Les médecins ont été perçus comme des « héros » durant les trois vagues successives de l’étude. Dans la vague 1, ils furent considérés comme les personnes dotées des meilleures connaissances pour combattre le virus et aider la population à combattre la pandémie, ainsi que pour informer la population sur les manières de se protéger. Dans la vague 2, les personnes interrogées ont davantage mentionné les interactions qu’elles ont eues avec leur médecin. D’autres ont relevé le fait que certains médecins étaient opposés à la vaccination. Durant la vague 3, les médecins étaient perçus majoritairement comme réfractaires à la vaccination et comme des sources d’information privilégiées pour gérer les difficultés du contexte pandémique.

Les médias, eux, ont été perçus comme des « vilains » durant toutes les vagues de l’étude. Dans la vague 1, ils ont été considérés comme des instigateurs de panique dans la population, puis comme ayant exagéré le risque que représentait la pandémie (vague 2 et 3), suscitant l’émergence d’attitudes sceptiques envers les informations médiatiques liées à la pandémie. Les industries pharmaceutiques se sont également vues attribuer un caractère de « vilaines » de la part de la population dans les trois vagues de l’étude. Dans la vague 1, les participants ont pensé que les firmes pharmaceutiques allaient tirer un profit de l’émergence de la pandémie, même si les participants considéraient que ces firmes produisaient de bons médicaments. Durant les vagues 2 et 3, la vision cynique de firmes pharmaceutiques profitant des événements était toujours bien présente. Les firmes pharmaceutiques commençaient à être associées à des théories du complot affirmant qu’elles auraient manigancé l’émergence de la pandémie. De plus en plus de personnes ont commencé à dire que les firmes pharmaceutiques ont manipulé les gouvernements, de manière à leur vendre des doses exorbitantes de vaccins.
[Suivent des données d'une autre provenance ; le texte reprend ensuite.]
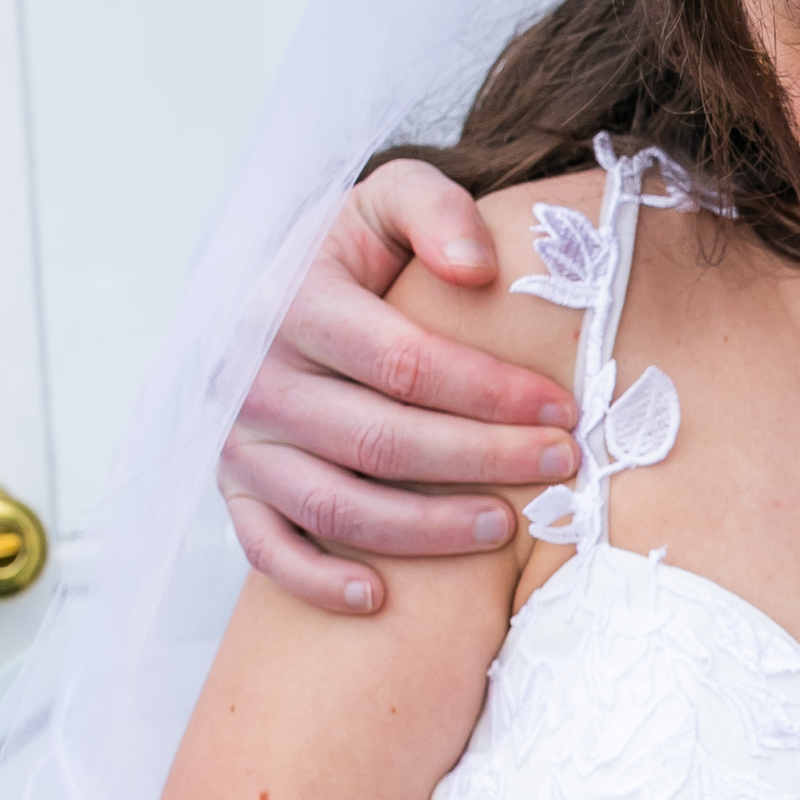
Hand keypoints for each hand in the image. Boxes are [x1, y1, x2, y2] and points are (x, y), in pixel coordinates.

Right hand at [219, 160, 580, 611]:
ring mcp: (239, 441)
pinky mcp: (234, 489)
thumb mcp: (387, 201)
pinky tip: (382, 598)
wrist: (268, 287)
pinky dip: (320, 582)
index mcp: (292, 303)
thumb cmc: (349, 253)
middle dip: (482, 460)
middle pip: (381, 441)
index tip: (564, 410)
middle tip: (560, 467)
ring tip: (503, 528)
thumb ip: (435, 210)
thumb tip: (477, 269)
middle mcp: (254, 377)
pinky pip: (268, 551)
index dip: (491, 392)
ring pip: (335, 506)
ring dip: (425, 530)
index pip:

Les conclusions de cette étude montrent bien le caractère dynamique des représentations sociales des pandémies et l’essor d’attitudes sceptiques dans le public. Ma thèse étudie, d’une part, les représentations sociales du personnel infirmier de la dernière pandémie de grippe A/H1N1. D’autre part, elle s’intéresse aux interactions entre les expériences de ces professionnels de la santé et les institutions qui créent, gèrent et diffusent les représentations de la menace de ces maladies. En cela, ma thèse vise à comprendre ce qui favorise l’adoption des attitudes sceptiques envers les maladies infectieuses émergentes et les recommandations provenant des autorités de santé publique. Elle a également pour objectif de documenter l’influence de ces attitudes sur les intentions futures de vaccination contre la grippe, qu’elle soit saisonnière ou pandémique. Le fait que les membres du personnel infirmier soient des professionnels de la santé ne les empêche pas d’avoir des conceptions erronées à propos de la

vaccination antigrippale (Hofmann et al., 2006), et ne les protègent pas du scepticisme envers les maladies infectieuses émergentes.